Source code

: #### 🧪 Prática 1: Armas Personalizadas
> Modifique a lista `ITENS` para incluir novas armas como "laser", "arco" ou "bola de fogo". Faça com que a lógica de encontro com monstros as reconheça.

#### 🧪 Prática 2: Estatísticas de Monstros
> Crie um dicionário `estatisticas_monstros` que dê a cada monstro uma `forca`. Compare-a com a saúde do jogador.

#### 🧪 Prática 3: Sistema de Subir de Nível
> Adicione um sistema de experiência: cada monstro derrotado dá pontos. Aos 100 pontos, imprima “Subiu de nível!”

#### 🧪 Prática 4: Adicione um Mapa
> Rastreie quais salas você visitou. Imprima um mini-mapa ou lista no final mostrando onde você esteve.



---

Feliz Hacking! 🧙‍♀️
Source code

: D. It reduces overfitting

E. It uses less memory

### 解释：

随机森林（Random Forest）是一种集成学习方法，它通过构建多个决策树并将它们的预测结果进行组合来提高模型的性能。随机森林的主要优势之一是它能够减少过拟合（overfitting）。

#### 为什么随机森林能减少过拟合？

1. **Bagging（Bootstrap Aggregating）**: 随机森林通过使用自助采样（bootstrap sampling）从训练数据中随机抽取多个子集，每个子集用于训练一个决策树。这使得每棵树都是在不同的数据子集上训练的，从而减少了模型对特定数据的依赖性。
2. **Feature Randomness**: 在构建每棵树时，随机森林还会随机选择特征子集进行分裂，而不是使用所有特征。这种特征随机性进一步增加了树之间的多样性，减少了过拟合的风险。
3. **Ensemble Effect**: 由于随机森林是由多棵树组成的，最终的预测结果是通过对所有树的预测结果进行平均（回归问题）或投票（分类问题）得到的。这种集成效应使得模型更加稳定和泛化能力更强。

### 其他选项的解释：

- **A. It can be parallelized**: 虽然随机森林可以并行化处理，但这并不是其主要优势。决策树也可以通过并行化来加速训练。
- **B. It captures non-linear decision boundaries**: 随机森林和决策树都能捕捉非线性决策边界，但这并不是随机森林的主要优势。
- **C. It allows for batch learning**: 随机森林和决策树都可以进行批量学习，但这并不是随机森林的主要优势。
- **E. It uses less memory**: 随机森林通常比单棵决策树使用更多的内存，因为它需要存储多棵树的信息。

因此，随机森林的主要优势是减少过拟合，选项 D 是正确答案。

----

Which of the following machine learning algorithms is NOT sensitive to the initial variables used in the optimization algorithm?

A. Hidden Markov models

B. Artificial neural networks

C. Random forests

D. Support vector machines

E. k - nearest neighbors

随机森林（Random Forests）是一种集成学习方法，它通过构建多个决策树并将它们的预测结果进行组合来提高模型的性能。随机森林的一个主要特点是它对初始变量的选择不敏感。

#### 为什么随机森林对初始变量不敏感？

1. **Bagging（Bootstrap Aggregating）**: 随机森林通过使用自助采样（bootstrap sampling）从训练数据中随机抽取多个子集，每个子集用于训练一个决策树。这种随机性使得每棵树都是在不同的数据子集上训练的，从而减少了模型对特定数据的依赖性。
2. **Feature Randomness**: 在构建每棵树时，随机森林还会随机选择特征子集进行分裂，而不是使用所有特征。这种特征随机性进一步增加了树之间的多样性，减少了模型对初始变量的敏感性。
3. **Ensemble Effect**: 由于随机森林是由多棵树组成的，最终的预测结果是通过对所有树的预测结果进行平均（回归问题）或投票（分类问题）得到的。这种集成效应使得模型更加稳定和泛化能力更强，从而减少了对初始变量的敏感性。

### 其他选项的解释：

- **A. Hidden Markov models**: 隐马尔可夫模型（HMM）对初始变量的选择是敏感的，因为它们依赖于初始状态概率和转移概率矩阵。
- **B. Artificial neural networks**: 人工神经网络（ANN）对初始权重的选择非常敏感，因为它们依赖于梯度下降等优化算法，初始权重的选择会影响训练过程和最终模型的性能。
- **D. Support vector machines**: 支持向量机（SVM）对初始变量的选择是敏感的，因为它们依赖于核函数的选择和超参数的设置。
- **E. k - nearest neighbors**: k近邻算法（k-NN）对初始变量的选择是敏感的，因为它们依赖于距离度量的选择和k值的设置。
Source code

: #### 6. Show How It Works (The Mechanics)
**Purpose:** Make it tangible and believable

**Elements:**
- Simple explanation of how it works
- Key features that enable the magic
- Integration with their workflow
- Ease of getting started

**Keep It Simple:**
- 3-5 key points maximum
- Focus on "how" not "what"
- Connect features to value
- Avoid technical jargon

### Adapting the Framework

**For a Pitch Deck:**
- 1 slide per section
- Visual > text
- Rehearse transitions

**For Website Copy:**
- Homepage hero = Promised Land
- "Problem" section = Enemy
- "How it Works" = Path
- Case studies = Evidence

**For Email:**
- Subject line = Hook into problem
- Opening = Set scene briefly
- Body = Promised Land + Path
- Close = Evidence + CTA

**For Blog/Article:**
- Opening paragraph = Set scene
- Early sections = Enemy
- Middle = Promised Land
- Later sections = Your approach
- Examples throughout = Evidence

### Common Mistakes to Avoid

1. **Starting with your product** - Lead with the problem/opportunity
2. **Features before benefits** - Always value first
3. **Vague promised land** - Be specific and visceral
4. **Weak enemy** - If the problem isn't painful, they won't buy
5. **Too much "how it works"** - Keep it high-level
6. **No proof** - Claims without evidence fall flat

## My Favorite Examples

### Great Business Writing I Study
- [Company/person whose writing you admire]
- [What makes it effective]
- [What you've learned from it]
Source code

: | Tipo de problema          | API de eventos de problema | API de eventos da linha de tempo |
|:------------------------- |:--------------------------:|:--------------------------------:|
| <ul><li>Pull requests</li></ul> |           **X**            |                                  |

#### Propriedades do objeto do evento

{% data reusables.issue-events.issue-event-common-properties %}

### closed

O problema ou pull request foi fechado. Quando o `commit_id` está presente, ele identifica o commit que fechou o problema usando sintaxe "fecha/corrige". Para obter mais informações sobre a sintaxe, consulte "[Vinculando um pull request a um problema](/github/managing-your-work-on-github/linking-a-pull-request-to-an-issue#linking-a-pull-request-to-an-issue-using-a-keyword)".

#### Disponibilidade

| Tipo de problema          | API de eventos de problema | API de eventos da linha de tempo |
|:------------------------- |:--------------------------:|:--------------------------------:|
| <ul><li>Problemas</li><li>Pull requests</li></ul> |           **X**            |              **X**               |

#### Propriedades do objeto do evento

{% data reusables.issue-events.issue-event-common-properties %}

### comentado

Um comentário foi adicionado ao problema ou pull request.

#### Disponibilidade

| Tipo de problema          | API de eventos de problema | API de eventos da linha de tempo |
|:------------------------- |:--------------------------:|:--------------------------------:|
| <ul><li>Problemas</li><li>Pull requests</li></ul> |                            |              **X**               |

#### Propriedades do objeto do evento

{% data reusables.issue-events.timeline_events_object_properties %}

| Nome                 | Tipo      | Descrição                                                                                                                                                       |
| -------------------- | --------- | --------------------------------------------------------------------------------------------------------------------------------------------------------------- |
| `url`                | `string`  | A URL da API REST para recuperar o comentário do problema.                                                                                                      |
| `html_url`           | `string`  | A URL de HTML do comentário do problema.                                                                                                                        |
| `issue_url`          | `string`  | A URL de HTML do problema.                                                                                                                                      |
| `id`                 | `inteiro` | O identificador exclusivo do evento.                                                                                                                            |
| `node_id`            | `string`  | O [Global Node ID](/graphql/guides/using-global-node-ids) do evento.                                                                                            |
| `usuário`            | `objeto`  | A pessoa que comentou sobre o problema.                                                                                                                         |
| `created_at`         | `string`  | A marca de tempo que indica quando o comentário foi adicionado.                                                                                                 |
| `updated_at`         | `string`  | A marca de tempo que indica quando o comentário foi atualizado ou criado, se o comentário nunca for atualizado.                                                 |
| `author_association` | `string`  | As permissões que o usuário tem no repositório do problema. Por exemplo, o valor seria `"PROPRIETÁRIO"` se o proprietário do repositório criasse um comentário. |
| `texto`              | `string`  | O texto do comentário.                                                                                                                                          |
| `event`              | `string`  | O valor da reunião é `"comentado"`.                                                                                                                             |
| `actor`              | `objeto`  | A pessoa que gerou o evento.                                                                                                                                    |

◆ What to do
Every line containing the word "是一种集成学习方法" should be copied from the material.

◆ Written answer
随机森林（Random Forest）是一种集成学习方法，它通过构建多个决策树并将它们的预测结果进行组合来提高模型的性能。随机森林的主要优势之一是它能够减少过拟合（overfitting）。
随机森林（Random Forests）是一种集成学习方法，它通过构建多个决策树并将它们的预测结果进行组合来提高模型的性能。随机森林的一个主要特点是它对初始变量的选择不敏感。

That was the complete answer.